▶ _PASSAGE SHOWN_:
=======
Is digital ruining photography?

January 6, 2016


When I went through some old family albums recently I made an interesting discovery. I saw, to my great surprise that the images taken 15 years ago were actually pretty good and by no means as bad as what I'm used from family pictures today. The images had an interesting subject, were following basic photography rules and were generally pretty nice and interesting to look at. I would even go so far to say that they are actually telling a story.

In contrast, when I look at pictures that were taken just a couple of years ago, my general consensus is - who gave that camera to a monkey? There are a ridiculous amount of images that no one will ever be willing to go through and they are all very similar – similar in the sense that they are similarly poorly made and extremely boring to look at. Now the striking comprehension about this discovery is that the images twenty years ago and two years ago were made by the same people. So I'm asking myself – What happened?? Why were the very same people who were able to capture interesting memories just a few decades back now producing nothing but uninspired rubbish?

To get to the bottom of this question I tried to think about what has changed in the meantime. I believe photography is like riding a bicycle – you never forget how to do it, so a sudden drop in people's photography skills is hardly possible. What has changed however is the equipment, although in a seemingly antithetic way – cameras are now much better than they used to be.

The psychological effect of digital photography

Better equipment should result in better images one should assume. But let us think about the main differences of cameras now and then and of the resulting psychological effects on the photographer.
=======
▶ _INFORMATION SHOWN_:
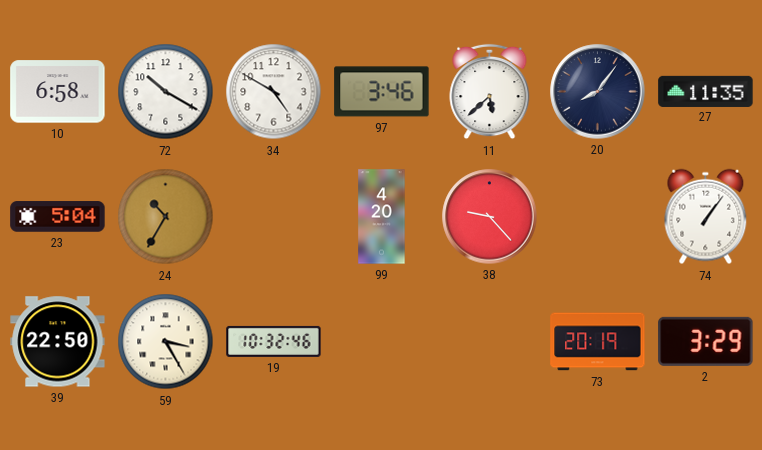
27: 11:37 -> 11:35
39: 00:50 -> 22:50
=======
▶ _PROMPT 1_: Please copy the article on digital photography from "The psychological effect" up to and including "on the photographer.".
▶ _PROMPT 2_: Using the article on digital photography, decide whether each statement agrees with it, answering yes or no and quoting the words that decide it: (a) The family pictures the writer found good were taken 15 years ago. (b) The writer thinks people's photography skills have suddenly dropped. (c) Cameras today are worse than they used to be.

▶ _WRITTEN RESPONSE 1_:
The psychological effect of digital photography

Better equipment should result in better images one should assume. But let us think about the main differences of cameras now and then and of the resulting psychological effects on the photographer.

▶ _WRITTEN RESPONSE 2_:
(a) Yes: "the images taken 15 years ago were actually pretty good"
(b) No: "a sudden drop in people's photography skills is hardly possible"
(c) No: "cameras are now much better than they used to be"